Plk Inhibitors

Rottlerin is an inhibitor that acts against PLK1 (Polo-like kinase 1) and other protein kinases. Its mechanism of action involves direct binding to PLK1, which results in the inhibition of its kinase activity. The disruption of PLK1 activity interferes with the proper execution of mitosis, leading to defects in cell division and potential apoptosis (programmed cell death) in cancer cells.

Wortmannin is a potent inhibitor that targets various kinases, including PLK1 (Polo-like kinase 1). It exerts its inhibitory effect by forming a covalent bond with a conserved lysine residue within the ATP-binding pocket of the kinase. By doing so, Wortmannin irreversibly inhibits PLK1, disrupting its kinase activity and interfering with cell cycle progression. This inhibition can lead to cell cycle arrest and apoptotic cell death.

BI 2536 is a small molecule inhibitor of polo-like kinases (PLKs). Similar to Polo-like Kinase Inhibitor III, BI 2536 works by targeting and inhibiting the activity of PLKs. By inhibiting PLKs, BI 2536 disrupts the normal cell cycle progression, leading to cell cycle arrest and inhibition of cell proliferation.

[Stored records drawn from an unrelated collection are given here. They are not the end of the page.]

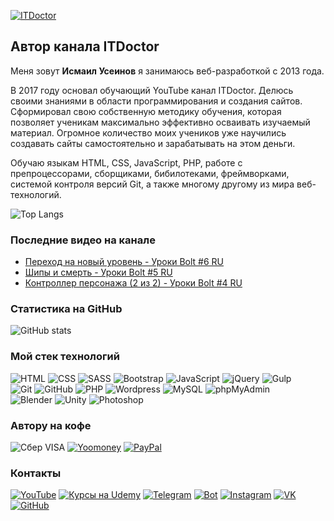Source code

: [![ITDoctor](https://github.com/morphIsmail/morphIsmail/blob/main/assets/header.jpg)](https://www.youtube.com/c/ITDoctor)

## Автор канала ITDoctor
Меня зовут **Исмаил Усеинов** я занимаюсь веб-разработкой с 2013 года.

В 2017 году основал обучающий YouTube канал ITDoctor. Делюсь своими знаниями в области программирования и создания сайтов. Сформировал свою собственную методику обучения, которая позволяет ученикам максимально эффективно осваивать изучаемый материал. Огромное количество моих учеников уже научились создавать сайты самостоятельно и зарабатывать на этом деньги.

Обучаю языкам HTML, CSS, JavaScript, PHP, работе с препроцессорами, сборщиками, бибилотеками, фреймворками, системой контроля версий Git,  а также многому другому из мира веб-технологий. 

![Top Langs](https://github-readme-stats.vercel.app/api/top-langs/?username=morphIsmail&layout=compact&theme=dark)

### Последние видео на канале
<!-- YOUTUBE:START -->
- [Переход на новый уровень - Уроки Bolt #6 RU](https://www.youtube.com/watch?v=Y_PZPe9WWdc)
- [Шипы и смерть - Уроки Bolt #5 RU](https://www.youtube.com/watch?v=jOPWviT2U0s)
- [Контроллер персонажа (2 из 2) - Уроки Bolt #4 RU](https://www.youtube.com/watch?v=q_tu4KEAkxo)
<!-- YOUTUBE:END -->

### Статистика на GitHub
![GitHub stats](https://github-readme-stats.vercel.app/api?username=morphIsmail&show_icons=true&hide=prs,issues,contribs&theme=dark)

### Мой стек технологий
![HTML](https://img.shields.io/badge/-HTML-333?style=for-the-badge&logo=html5)
![CSS](https://img.shields.io/badge/-CSS-333?style=for-the-badge&logo=css3&logoColor=blue)
![SASS](https://img.shields.io/badge/-SASS-333?style=for-the-badge&logo=SASS)
![Bootstrap](https://img.shields.io/badge/-Bootstrap-333?style=for-the-badge&logo=Bootstrap)
![JavaScript](https://img.shields.io/badge/-JavaScript-333?style=for-the-badge&logo=javascript)
![jQuery](https://img.shields.io/badge/-jQuery-333?style=for-the-badge&logo=jQuery&logoColor=blue)
![Gulp](https://img.shields.io/badge/-Gulp-333?style=for-the-badge&logo=Gulp)  
![Git](https://img.shields.io/badge/-Git-333?style=for-the-badge&logo=Git)
![GitHub](https://img.shields.io/badge/-GitHub-333?style=for-the-badge&logo=GitHub)
![PHP](https://img.shields.io/badge/-PHP-333?style=for-the-badge&logo=PHP)
![Wordpress](https://img.shields.io/badge/-Wordpress-333?style=for-the-badge&logo=Wordpress&logoColor=blue)
![MySQL](https://img.shields.io/badge/-MySQL-333?style=for-the-badge)
![phpMyAdmin](https://img.shields.io/badge/-phpMyAdmin-333?style=for-the-badge)  
![Blender](https://img.shields.io/badge/-Blender-333?style=for-the-badge&logo=Blender)
![Unity](https://img.shields.io/badge/-Unity-333?style=for-the-badge&logo=Unity)
![Photoshop](https://img.shields.io/badge/-Photoshop-333?style=for-the-badge&logo=Photoshop)

### Автору на кофе
![Сбер VISA](https://img.shields.io/badge/Card-4274320032331582-333?style=for-the-badge&logo=visa&labelColor=08a652)
[![Yoomoney](https://img.shields.io/badge/-Yoomoney-7f2bfd?style=for-the-badge)](https://yasobe.ru/na/itdoctor)
[![PayPal](https://img.shields.io/badge/-PayPal-0070ba?style=for-the-badge&logo=PayPal&logoColor=FF0000)](https://paypal.me/itdoctorstudio)

### Контакты
[![YouTube](https://img.shields.io/badge/-YouTube-333?style=for-the-badge&logo=YouTube&logoColor=FF0000)](https://www.youtube.com/c/ITDoctor)
[![Курсы на Udemy](https://img.shields.io/badge/-Udemy-333?style=for-the-badge&logo=Udemy&logoColor=fff)](https://www.udemy.com/user/useinov-ismail-asanovich/)
[![Telegram](https://img.shields.io/badge/-Telegram-333?style=for-the-badge&logo=telegram&logoColor=27A0D9)](https://t.me/itdoctorstudio)
[![Bot](https://img.shields.io/badge/-Bot-333?style=for-the-badge)](https://t.me/itdoctorNavigatorBot?start)
[![Instagram](https://img.shields.io/badge/-Instagram-333?style=for-the-badge&logo=instagram&logoColor=B4068E)](https://instagram.com/ismail_asanovich)
[![VK](https://img.shields.io/badge/-VK-333?style=for-the-badge&logo=Vk&logoColor=27A0D9)](https://vk.com/itdoctorstudio)
[![GitHub](https://img.shields.io/badge/-GitHub-333?style=for-the-badge&logo=GitHub&logoColor=fff)](https://github.com/morphIsmail)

CID 755673 is an inhibitor designed to specifically target PLK1 (Polo-like kinase 1). It interacts with PLK1 at its ATP-binding site, preventing the kinase from accessing ATP and thus inhibiting its catalytic activity. The disruption of PLK1 function by CID 755673 interferes with mitotic progression, causing defects in cell division and potentially triggering cell death in cancer cells.

BI6727, also known as volasertib, is a selective inhibitor of polo-like kinases (PLKs). Similar to Polo-like Kinase Inhibitor III and BI 2536, BI6727 works by targeting and inhibiting the activity of PLKs. By inhibiting PLKs, BI6727 disrupts the normal cell cycle progression, leading to cell cycle arrest and inhibition of cell proliferation.

Tak-960 is a potent and selective PLK1 (Polo-like kinase 1) inhibitor. It binds to the ATP-binding site of PLK1 and effectively inhibits its catalytic activity. By doing so, Tak-960 disrupts PLK1's function in regulating mitotic processes, leading to cell cycle arrest and apoptosis in cancer cells.

SBE 13 hydrochloride exhibits unique properties as a potent Plk, characterized by its ability to selectively bind to specific protein domains, influencing phosphorylation processes. Its structural conformation allows for enhanced interaction with target kinases, modulating their activity and downstream signaling pathways. The compound's solubility in aqueous environments facilitates rapid cellular uptake, while its reactivity with nucleophiles underscores its role in dynamic cellular processes and regulatory mechanisms.

ON-01910 (also known as rigosertib) is a small molecule that works by interfering with PLK1. It aims to disrupt cancer cell proliferation and induce cell death (apoptosis) in cancer cells.

Cyclapolin 9 functions as a distinctive Plk, showcasing remarkable selectivity in its interaction with cellular substrates. Its unique molecular architecture promotes specific binding to regulatory motifs, thereby influencing critical phosphorylation events. The compound's kinetic profile reveals a rapid association and dissociation with target proteins, enhancing its modulatory effects on signaling cascades. Additionally, its reactivity with electrophiles highlights its involvement in intricate cellular regulatory networks.

BTO-1 exhibits unique properties as a Plk, characterized by its ability to engage in selective protein-protein interactions that modulate cell cycle progression. Its structural features facilitate the formation of stable complexes with key mitotic regulators, leading to enhanced phosphorylation efficiency. The compound demonstrates a distinctive reaction kinetics profile, with a notable propensity for rapid conformational changes that amplify its regulatory impact on cellular pathways. Furthermore, BTO-1's reactivity with specific nucleophiles underscores its role in fine-tuning cellular signaling dynamics.